Last week prison officials and the Public Oversight Committee, a prisoner’s rights organization that falls under the aegis of the Presidential Council on Human Rights, confirmed to Bellona that Vitishko was getting ready for another prison transfer, this time to an unknown medium security facility in what his supporters said were reprisals for Vitishko’s exposure of prisoner beatings at the colony.

vitishko protests
Protestors for Vitishko’s freedom last week as part of a nationwide campaign. (Photo: EWNC)

Prison officials reached again on Tuesday by Bellona this time round refused to comment on Vitishko’s whereabouts altogether.

Vitishko’s colleagues at EWNC – with whom he authored a damning report on the environmental damages caused to Russia’s Black Sea protected lands by Putin’s showcase, $51 billion 2014 Sochi Winter Olympics – also reported they had last heard from Vitishko in September 29.

Prosecutors acknowledge mistakes, push for release

That was a few days after a September 24 appeal for his freedom, brought by the very prosecutors who imprisoned him, was denied.

Prosecutors asked the Krasnodar regional court to reverse its sentence based on numerous procedural violations in the case that landed Vitishko in prison, and before that, on a two year suspended sentence with probation.

A history of bogus charges and legal mishaps

Vitishko’s current incarceration came about when, on February 12, he launched an appeal in the Krasnodar Regional court to have the suspended sentence vacated.

At the time of that hearing, he was defending himself via video link to the Krasnodar regional court from a jail cell in his hometown of Tuapse, 120 kilometers northwest of Sochi, where he was serving a 15-day administrative sentence on trumped up charges of swearing in public.

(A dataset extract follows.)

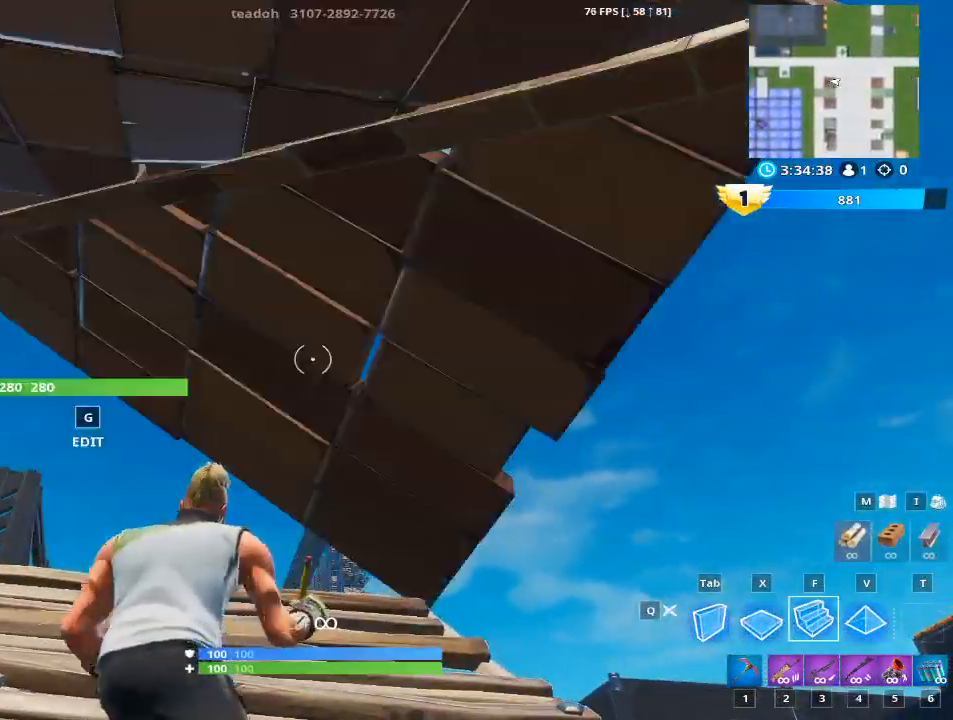
{"keys": ["a"], "mouse": [], "mouse_move": "down-left", "events": [[134, "w", "down"], [367, "a", "down"], [367, "w", "up"]]}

The Krasnodar court rejected that appeal after two minutes of deliberation, and turned his two-year suspended sentences into a three-year custodial one.

During the course of his imprisonment, Vitishko has issued released via telephone and to visiting activists about mass beatings of prisoners by guards at the Sadovaya facility.

All this for alleged graffiti?

The crime Vitishko was imprisoned for was the alleged spray painting of a construction fence on public lands on the Black Sea coast, where Krasnodar Regional Governor Alexander Tkachev was building a lavish summer home.

fence
A portion of Tkachev’s fence photographed by EWNC after it was painted with the words ‘This is our forest.’ (Photo: EWNC)

Ironically, forestry officials for the Krasnodar Region have said numerous times they have no record of the fence’s existence.

EWNC activist and 2014 Goldman Prize laureate Suren Gazaryan, who was also sentenced with Vitishko to a two-year suspended sentence, later fled the country when he led a demonstration against the construction of Putin’s $1 billion mansion, also on the Black Sea coast.

Gazaryan and other activists who were present for the “fence incident,” as it has come to be known, have identified two tag-alongs to the 2011 protest in interviews with Bellona as the ones who spray painted “This is our forest” and “Tkachev is a Thief” on the fence.